OBJET DE L'EXERCICE: Affichez toutes les lignes des enregistrements ci-dessous qui contiennent la chaîne « NewBodyOperationType ». La casse doit être respectée.

ENREGISTREMENTS FOURNIS:
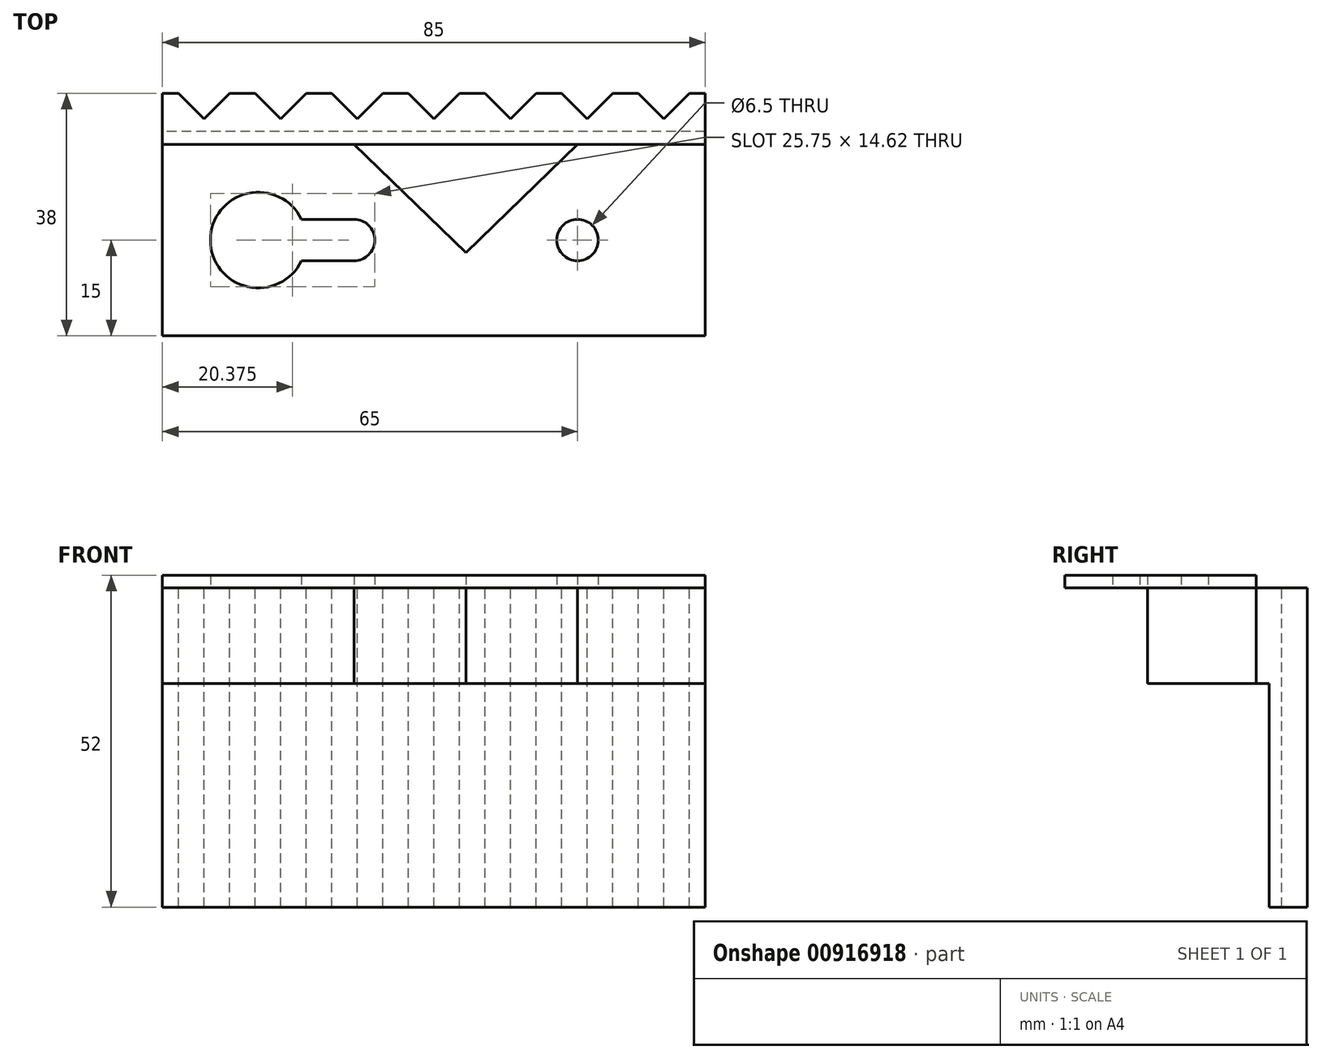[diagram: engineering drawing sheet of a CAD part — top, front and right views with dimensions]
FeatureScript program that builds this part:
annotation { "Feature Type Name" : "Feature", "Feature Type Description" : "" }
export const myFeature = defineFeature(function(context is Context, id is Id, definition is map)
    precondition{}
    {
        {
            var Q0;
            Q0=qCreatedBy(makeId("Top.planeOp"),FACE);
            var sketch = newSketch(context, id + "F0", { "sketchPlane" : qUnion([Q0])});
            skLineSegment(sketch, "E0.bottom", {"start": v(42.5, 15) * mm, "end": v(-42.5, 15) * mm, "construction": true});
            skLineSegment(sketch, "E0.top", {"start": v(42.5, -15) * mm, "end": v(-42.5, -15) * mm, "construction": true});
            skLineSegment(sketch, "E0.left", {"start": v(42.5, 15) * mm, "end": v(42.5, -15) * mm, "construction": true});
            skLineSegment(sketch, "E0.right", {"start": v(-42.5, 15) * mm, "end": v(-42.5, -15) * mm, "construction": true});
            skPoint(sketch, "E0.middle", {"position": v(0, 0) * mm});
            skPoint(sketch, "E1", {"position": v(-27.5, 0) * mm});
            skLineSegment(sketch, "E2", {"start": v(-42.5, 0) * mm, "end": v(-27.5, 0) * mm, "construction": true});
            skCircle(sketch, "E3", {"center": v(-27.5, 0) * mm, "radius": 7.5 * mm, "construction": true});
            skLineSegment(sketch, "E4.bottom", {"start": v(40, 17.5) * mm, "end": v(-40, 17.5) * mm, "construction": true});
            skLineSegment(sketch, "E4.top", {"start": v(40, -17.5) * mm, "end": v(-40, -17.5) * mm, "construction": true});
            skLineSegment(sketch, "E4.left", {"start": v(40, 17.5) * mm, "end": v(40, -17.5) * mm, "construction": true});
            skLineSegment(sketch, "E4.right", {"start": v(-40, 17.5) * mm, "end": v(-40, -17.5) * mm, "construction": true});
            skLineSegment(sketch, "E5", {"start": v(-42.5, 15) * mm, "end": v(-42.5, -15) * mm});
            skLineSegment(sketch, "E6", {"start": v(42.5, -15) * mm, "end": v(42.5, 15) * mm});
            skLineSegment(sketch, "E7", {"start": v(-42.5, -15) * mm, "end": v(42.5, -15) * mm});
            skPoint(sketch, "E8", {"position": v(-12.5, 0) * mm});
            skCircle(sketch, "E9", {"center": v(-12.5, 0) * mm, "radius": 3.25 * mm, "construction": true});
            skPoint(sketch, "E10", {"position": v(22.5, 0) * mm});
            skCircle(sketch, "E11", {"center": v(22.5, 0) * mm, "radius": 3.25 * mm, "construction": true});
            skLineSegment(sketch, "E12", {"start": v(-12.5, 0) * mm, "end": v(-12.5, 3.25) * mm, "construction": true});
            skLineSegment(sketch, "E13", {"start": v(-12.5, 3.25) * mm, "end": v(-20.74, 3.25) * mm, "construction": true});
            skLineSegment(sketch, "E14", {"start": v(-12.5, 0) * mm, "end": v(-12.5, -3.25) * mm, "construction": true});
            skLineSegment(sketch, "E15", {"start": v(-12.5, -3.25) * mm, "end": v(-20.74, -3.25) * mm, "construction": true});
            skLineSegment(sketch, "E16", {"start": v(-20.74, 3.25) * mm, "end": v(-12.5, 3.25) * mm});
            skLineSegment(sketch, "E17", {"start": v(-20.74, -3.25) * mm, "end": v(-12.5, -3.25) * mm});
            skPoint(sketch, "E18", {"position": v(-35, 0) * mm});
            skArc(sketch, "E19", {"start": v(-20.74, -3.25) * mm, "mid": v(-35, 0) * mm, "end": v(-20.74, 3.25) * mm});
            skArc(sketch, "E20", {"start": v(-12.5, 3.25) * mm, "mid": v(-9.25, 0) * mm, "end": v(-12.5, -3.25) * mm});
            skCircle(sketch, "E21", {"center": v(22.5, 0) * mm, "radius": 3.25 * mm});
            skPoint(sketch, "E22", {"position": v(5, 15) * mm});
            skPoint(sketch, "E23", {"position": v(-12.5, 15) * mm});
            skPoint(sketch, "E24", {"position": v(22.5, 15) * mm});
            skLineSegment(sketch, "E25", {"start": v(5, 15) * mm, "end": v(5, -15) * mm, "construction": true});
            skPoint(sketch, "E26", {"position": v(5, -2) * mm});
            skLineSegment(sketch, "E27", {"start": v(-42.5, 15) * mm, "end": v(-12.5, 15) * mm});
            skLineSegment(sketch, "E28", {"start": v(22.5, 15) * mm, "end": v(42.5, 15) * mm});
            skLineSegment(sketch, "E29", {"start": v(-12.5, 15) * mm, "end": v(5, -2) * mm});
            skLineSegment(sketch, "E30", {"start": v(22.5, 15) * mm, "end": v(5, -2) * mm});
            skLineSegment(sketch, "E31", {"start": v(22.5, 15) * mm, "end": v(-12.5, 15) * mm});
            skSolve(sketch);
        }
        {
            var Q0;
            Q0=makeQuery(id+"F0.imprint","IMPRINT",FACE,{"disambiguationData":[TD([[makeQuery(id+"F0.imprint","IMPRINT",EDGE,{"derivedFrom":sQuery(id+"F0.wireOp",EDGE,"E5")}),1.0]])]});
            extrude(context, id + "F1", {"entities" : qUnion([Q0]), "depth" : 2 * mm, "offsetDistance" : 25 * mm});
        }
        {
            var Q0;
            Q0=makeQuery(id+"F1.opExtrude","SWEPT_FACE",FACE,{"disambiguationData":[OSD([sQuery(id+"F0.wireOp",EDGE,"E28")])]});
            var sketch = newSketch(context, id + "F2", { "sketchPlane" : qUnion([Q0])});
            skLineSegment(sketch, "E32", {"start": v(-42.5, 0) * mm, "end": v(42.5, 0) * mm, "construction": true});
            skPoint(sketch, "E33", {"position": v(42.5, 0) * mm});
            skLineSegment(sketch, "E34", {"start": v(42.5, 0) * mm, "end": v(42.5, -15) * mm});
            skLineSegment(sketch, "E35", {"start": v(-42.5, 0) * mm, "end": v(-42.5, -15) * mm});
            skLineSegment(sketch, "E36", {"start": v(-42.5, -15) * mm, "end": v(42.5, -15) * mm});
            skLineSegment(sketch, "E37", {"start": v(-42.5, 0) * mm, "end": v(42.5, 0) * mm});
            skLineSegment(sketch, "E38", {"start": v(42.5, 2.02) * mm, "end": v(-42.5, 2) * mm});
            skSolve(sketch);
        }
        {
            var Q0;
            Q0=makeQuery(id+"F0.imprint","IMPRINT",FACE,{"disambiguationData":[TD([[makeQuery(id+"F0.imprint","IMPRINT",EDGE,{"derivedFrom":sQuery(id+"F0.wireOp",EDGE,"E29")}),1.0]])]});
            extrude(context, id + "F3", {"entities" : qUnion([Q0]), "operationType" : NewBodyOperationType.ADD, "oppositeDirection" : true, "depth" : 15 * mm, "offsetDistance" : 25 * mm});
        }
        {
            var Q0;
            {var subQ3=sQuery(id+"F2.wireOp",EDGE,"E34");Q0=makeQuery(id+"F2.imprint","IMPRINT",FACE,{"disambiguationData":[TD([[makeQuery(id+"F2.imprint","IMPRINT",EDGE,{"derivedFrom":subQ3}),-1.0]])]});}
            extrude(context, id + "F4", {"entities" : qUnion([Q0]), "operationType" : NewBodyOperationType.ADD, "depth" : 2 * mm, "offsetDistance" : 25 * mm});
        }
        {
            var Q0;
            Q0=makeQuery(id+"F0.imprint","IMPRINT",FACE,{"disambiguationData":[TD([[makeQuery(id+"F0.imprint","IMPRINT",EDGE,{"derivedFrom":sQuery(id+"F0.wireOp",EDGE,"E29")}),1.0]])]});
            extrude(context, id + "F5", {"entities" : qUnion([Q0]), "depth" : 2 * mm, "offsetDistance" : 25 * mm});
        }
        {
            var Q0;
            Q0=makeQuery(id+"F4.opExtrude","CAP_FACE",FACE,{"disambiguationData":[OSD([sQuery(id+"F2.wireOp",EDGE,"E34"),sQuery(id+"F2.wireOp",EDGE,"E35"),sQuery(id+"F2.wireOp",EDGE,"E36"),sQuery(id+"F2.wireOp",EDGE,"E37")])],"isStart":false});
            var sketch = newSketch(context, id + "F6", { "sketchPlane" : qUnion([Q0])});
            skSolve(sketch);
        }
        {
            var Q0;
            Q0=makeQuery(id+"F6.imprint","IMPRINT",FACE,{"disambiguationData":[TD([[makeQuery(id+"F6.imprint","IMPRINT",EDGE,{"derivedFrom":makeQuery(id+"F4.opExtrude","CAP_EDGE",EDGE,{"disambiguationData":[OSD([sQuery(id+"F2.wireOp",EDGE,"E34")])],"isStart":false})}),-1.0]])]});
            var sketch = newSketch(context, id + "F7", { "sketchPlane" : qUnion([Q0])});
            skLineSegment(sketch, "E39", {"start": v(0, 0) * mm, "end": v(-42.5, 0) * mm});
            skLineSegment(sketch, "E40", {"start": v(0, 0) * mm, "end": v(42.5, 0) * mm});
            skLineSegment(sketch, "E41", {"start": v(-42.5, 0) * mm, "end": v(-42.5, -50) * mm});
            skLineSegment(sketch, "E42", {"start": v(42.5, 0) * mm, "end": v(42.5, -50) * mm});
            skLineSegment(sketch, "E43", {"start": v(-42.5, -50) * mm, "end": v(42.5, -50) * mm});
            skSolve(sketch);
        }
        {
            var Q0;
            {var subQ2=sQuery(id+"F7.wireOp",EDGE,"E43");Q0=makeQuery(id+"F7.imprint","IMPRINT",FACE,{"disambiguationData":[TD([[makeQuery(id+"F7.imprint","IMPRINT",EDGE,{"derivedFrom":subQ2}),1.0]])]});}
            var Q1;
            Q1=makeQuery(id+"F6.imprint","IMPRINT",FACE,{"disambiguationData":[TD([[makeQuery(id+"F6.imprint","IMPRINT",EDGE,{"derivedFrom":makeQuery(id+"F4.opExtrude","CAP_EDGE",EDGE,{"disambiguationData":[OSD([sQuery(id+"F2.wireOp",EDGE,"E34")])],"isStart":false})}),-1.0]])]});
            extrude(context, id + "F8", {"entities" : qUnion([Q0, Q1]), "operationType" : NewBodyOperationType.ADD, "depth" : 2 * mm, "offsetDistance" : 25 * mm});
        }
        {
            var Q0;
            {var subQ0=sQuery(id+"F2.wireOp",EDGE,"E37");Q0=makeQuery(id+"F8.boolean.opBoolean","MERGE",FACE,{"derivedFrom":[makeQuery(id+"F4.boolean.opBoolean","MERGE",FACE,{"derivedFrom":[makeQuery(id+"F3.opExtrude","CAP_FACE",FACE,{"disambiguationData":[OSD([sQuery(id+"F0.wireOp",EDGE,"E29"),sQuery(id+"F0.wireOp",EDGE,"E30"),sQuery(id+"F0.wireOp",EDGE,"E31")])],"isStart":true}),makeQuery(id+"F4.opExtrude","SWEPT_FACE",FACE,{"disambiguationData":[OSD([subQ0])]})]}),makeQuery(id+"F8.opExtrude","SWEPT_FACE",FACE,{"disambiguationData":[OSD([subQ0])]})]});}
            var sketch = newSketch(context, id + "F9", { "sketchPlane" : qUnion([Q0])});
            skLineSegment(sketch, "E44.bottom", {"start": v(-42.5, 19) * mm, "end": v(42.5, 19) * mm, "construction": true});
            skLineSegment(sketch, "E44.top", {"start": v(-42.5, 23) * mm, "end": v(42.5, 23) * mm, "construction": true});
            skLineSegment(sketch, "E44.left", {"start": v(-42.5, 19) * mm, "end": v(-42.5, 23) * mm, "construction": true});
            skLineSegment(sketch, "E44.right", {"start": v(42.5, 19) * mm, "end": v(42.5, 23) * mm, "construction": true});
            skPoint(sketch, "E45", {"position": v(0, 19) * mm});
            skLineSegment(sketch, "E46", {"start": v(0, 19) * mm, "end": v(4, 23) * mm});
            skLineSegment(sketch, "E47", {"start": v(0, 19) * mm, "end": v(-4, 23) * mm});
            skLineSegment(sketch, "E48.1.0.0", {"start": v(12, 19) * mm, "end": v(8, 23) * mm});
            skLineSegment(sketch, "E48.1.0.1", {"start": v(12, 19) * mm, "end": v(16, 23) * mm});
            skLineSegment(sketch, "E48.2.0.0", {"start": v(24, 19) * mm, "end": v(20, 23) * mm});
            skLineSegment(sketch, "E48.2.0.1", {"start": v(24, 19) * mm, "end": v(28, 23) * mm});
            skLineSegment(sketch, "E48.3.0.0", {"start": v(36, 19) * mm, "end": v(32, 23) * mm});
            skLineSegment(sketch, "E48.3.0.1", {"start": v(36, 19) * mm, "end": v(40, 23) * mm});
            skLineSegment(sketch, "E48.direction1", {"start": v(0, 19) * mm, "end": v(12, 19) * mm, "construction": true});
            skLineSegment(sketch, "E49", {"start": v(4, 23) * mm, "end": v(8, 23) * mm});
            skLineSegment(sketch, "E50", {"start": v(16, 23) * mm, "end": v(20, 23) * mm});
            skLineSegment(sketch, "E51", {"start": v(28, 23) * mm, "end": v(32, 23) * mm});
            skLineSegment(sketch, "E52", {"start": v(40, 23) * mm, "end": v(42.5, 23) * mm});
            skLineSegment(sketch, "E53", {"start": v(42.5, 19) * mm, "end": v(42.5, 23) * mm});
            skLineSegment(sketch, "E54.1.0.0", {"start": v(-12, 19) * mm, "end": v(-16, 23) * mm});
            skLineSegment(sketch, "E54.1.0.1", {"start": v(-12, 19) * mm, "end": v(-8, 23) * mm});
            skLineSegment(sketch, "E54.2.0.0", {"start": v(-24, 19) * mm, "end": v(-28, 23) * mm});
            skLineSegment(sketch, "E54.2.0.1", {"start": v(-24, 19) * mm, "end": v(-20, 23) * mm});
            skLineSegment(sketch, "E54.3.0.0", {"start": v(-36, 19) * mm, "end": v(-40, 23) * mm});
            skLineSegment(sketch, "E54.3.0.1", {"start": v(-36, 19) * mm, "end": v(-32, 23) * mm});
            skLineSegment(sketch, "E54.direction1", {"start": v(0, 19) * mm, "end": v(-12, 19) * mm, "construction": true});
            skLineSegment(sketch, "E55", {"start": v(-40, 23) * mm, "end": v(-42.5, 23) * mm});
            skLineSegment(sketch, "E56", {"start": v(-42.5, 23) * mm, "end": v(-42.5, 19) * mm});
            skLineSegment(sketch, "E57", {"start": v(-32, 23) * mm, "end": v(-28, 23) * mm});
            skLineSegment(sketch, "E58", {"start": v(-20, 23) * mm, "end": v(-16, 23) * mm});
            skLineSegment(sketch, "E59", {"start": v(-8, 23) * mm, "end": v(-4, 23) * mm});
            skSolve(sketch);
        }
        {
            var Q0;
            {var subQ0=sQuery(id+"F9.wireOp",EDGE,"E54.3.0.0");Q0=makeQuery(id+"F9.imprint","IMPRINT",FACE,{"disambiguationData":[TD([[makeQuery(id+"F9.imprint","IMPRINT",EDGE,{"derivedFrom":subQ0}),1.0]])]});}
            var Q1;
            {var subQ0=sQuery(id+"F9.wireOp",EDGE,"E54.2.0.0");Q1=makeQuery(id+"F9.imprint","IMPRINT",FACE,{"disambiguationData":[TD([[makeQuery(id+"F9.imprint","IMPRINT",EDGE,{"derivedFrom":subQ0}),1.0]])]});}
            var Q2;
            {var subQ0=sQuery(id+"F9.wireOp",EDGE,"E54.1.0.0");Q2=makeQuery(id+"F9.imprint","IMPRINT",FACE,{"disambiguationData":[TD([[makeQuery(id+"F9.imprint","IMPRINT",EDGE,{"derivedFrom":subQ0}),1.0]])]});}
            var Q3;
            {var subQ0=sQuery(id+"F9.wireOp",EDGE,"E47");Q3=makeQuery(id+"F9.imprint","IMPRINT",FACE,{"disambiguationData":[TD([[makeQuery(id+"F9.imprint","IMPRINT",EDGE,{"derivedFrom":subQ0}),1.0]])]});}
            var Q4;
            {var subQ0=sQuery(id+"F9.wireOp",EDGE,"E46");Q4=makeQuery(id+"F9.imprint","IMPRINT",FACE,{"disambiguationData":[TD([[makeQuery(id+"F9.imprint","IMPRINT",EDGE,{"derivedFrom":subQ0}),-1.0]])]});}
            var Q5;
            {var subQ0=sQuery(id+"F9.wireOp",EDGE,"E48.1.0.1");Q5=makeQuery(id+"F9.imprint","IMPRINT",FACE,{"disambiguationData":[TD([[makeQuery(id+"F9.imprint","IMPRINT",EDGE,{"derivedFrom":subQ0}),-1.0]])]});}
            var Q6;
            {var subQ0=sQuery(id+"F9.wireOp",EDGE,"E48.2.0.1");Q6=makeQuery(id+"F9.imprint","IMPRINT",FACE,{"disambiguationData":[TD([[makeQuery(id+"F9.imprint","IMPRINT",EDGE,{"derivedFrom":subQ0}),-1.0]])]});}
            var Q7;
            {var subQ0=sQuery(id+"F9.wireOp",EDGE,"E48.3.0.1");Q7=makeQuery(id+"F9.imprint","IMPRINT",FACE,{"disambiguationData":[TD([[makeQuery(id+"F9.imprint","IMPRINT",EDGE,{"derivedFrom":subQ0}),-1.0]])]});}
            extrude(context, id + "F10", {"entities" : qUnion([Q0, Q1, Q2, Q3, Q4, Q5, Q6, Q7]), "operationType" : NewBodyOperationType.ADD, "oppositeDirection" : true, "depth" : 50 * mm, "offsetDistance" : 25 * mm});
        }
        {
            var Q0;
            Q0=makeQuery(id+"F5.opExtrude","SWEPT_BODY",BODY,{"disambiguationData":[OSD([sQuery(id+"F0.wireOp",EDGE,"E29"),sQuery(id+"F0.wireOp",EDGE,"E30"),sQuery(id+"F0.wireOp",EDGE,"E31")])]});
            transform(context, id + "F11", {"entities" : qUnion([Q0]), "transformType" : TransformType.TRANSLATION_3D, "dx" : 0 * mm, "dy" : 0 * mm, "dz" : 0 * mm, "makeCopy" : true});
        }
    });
...
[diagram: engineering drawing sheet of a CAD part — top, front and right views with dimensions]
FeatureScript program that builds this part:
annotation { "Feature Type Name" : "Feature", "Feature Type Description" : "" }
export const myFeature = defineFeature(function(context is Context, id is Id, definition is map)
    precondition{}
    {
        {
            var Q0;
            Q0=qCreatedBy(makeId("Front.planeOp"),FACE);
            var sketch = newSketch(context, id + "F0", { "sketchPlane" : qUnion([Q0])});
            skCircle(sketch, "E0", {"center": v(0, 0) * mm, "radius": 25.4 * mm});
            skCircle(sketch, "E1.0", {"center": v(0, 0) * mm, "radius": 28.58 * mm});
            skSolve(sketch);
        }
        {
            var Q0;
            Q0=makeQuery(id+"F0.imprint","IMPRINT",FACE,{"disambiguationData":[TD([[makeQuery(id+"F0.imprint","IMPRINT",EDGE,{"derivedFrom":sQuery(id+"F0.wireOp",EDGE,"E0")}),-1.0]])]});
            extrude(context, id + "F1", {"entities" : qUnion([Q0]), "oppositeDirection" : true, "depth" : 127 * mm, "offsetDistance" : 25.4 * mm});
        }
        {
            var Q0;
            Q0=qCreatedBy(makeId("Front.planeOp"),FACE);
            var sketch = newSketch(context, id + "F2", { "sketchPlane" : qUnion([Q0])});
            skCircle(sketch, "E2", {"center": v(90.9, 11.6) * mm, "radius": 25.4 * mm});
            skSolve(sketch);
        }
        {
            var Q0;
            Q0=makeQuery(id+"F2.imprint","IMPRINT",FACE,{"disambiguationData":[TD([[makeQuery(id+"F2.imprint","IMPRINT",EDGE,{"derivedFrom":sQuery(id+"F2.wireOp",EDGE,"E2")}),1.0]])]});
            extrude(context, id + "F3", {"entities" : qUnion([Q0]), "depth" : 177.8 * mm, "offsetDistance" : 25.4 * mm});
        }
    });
==
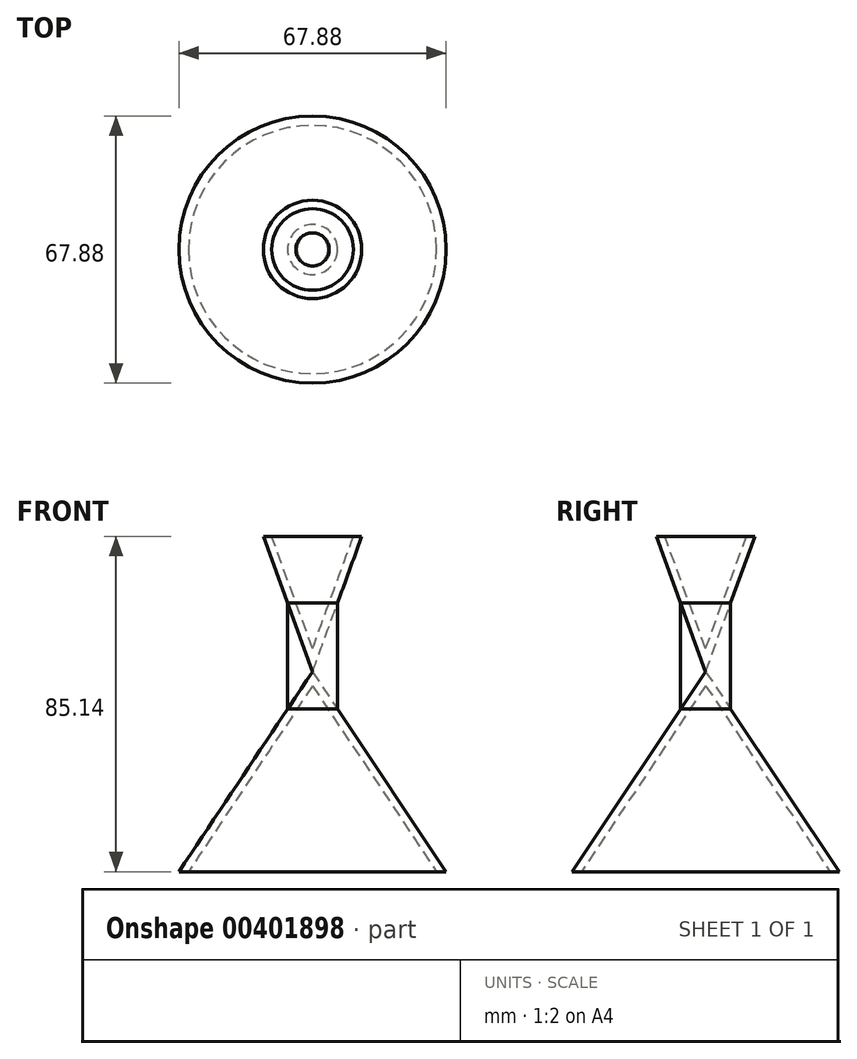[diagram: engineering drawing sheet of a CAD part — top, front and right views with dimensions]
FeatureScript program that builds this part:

RÉPONSE À LA CONSIGNE:
            extrude(context, id + "F3", {"entities" : qUnion([Q0]), "operationType" : NewBodyOperationType.ADD, "oppositeDirection" : true, "depth" : 15 * mm, "offsetDistance" : 25 * mm});
            extrude(context, id + "F4", {"entities" : qUnion([Q0]), "operationType" : NewBodyOperationType.ADD, "depth" : 2 * mm, "offsetDistance" : 25 * mm});
            extrude(context, id + "F8", {"entities" : qUnion([Q0, Q1]), "operationType" : NewBodyOperationType.ADD, "depth" : 2 * mm, "offsetDistance" : 25 * mm});
            extrude(context, id + "F10", {"entities" : qUnion([Q0, Q1, Q2, Q3, Q4, Q5, Q6, Q7]), "operationType" : NewBodyOperationType.ADD, "oppositeDirection" : true, "depth" : 50 * mm, "offsetDistance" : 25 * mm});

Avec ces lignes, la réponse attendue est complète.